President Aoun’s recent remarks from Bkerke during Christmas celebrations further heightened both frustration and anxiety. His declaration that the decision to restrict weapons had been taken, but that its implementation was postponed until “appropriate circumstances,” did little to reassure the Lebanese. Instead, it reopened fears and increased the risk of sliding back toward war. Talk of “circumstances” is incompatible with the concept of state authority and sovereignty; a real state enforces its authority without hesitation or delay.

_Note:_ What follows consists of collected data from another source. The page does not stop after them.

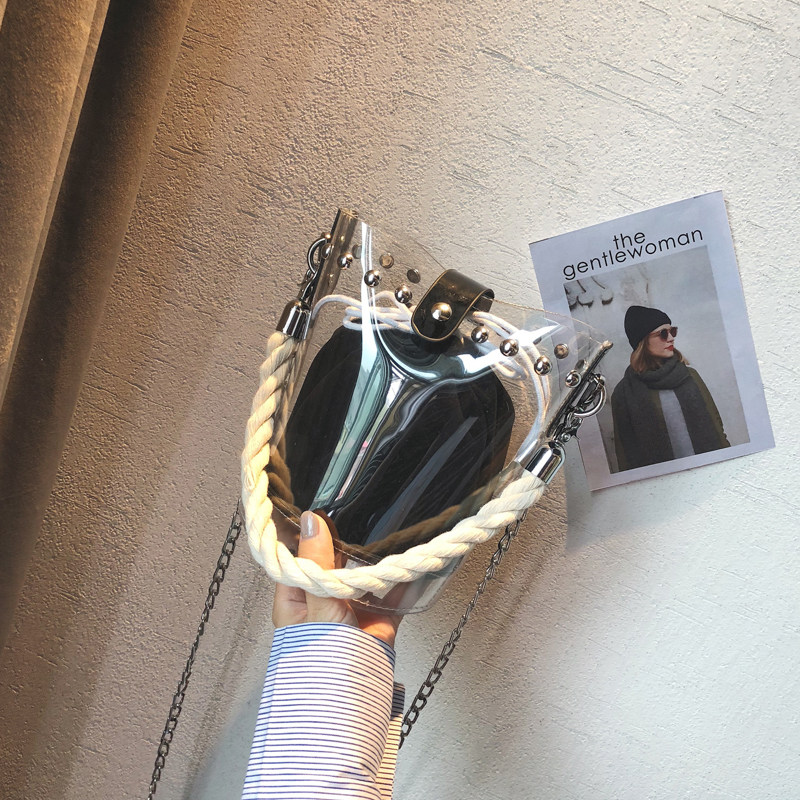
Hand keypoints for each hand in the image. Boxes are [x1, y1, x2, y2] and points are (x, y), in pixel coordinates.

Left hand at [272, 511, 401, 647]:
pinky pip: (392, 594)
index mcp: (297, 596)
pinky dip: (402, 581)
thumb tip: (311, 522)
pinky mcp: (379, 619)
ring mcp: (352, 609)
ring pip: (364, 575)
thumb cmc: (320, 658)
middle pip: (335, 563)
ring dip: (376, 560)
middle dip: (348, 543)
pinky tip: (409, 563)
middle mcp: (324, 600)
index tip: (323, 509)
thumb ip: (318, 563)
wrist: (352, 697)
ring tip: (387, 532)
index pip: (299, 556)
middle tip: (361, 513)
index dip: (309, 534)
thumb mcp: (318, 602)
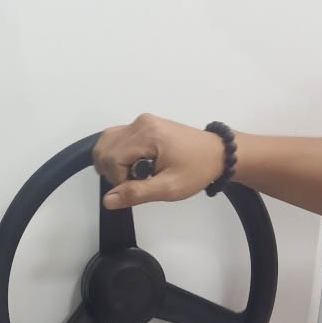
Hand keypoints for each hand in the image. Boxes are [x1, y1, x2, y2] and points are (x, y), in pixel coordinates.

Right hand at [93, 114, 224, 208]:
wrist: (217, 154)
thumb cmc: (196, 170)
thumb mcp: (169, 188)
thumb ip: (136, 194)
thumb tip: (108, 200)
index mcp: (147, 135)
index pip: (112, 158)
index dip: (118, 180)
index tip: (137, 188)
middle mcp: (140, 123)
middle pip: (104, 148)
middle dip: (112, 172)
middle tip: (134, 183)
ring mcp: (141, 122)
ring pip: (106, 142)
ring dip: (111, 164)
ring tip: (131, 176)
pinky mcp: (143, 126)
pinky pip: (116, 139)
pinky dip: (116, 155)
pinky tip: (131, 167)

It is worth noting that Hezbollah only relinquished its weapons south of the Litani after a devastating war that decimated much of its leadership and imposed heavy costs. Is it conceivable that the Lebanese authorities remain abdicated from their sovereign responsibilities, waiting for another war to plunge the country into further destruction so that what the state has failed to do is imposed by force? This concern is all the more pressing as attention turns to the anticipated meeting between U.S. President Donald Trump and Israeli Prime Minister Benjamin Netanyahu, where Hezbollah’s file is expected to be a central item on the agenda carrying serious indications of a potential major military escalation against the group.
Beyond the political authority’s failure to act decisively on the sovereign front, its inability or complicity has become equally evident in its handling of administrative, economic, and financial reform. It quickly became clear that the logic of the state had not advanced an inch, while the logic of sectarian power-sharing once again came to dominate decision-making, at the expense of competence and integrity, in administrative, judicial, military, security, and diplomatic appointments. It is as though the new presidential term, born amid promises of change, chose instead to reproduce the same system with different tools and more polished slogans.

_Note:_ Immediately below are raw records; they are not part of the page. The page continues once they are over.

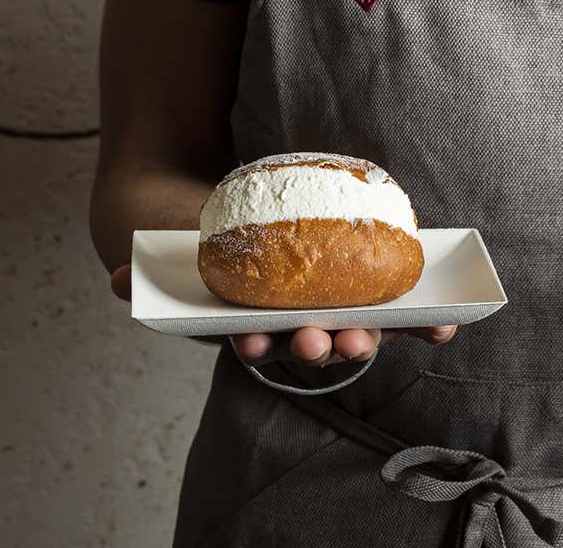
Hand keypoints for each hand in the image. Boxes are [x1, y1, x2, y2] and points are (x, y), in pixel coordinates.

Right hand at [109, 264, 456, 362]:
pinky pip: (394, 308)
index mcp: (245, 322)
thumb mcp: (169, 249)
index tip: (257, 341)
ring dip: (369, 337)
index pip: (254, 343)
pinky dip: (420, 319)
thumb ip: (144, 271)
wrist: (231, 216)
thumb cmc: (198, 237)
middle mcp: (291, 324)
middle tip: (323, 340)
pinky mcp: (363, 289)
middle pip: (310, 344)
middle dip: (319, 347)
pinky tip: (446, 323)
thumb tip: (115, 283)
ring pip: (353, 331)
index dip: (259, 344)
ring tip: (375, 335)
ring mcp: (330, 309)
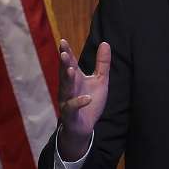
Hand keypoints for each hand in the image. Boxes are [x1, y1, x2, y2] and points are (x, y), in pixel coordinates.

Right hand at [56, 39, 110, 160]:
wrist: (84, 127)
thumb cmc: (90, 101)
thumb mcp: (100, 81)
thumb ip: (102, 63)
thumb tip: (105, 43)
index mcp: (75, 78)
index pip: (70, 63)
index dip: (66, 53)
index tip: (63, 41)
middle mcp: (68, 88)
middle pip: (65, 74)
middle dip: (64, 64)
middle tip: (64, 53)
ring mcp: (67, 101)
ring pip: (66, 89)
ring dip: (67, 80)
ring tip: (70, 70)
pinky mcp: (70, 115)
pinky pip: (73, 108)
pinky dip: (79, 102)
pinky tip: (86, 98)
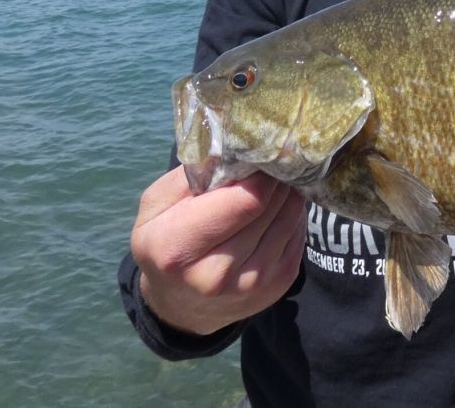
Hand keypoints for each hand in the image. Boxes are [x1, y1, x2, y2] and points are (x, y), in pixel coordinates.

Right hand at [131, 165, 306, 335]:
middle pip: (270, 206)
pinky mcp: (277, 286)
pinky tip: (276, 207)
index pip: (245, 200)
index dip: (258, 171)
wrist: (179, 304)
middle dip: (273, 177)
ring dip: (286, 193)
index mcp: (177, 248)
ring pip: (289, 218)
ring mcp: (250, 285)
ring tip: (274, 181)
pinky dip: (291, 214)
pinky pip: (297, 234)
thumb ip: (192, 174)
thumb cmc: (164, 241)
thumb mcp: (156, 205)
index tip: (258, 153)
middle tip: (269, 161)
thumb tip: (235, 149)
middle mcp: (215, 274)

The draft “financial gap” law represents the latest chapter in the authorities’ failure to honor their reform promises. Prepared at the expense of depositors’ rights, the bill is based on a haphazard approach devoid of justice or reform logic, rather than on a comprehensive forensic financial audit that would uncover illicit funds and distinguish between a depositor whose life savings were stolen and one who accumulated wealth through corruption. Only then could it have been possible to determine who deserves full restitution and whose assets should be confiscated and prosecuted, regardless of whether their accounts exceed or fall below one hundred thousand dollars.
In conclusion, 2025 began in the aftermath of a war and the new equations it produced equations that brought Joseph Aoun and Nawaf Salam to power and yielded an inaugural address and a ministerial statement with a sovereign and reformist ceiling that would not have been possible without Hezbollah’s defeat in that war. That phase also carried promises of accountability, state reform, and the recovery of depositors’ funds. Yet the troubling reality today is that, as we approach the end of 2025, Lebanon finds itself on the brink of a new war that could accompany the early months of 2026, driven by Hezbollah’s intransigence.
Lebanese citizens continue to place their hopes on the political authorities to assume their sovereign responsibilities by confining weapons to the hands of the state and sparing the country another war. They also continue to bet on officials honoring their pledges on reform, anti-corruption efforts, and putting an end to the logic of power-sharing, backroom deals, and patronage.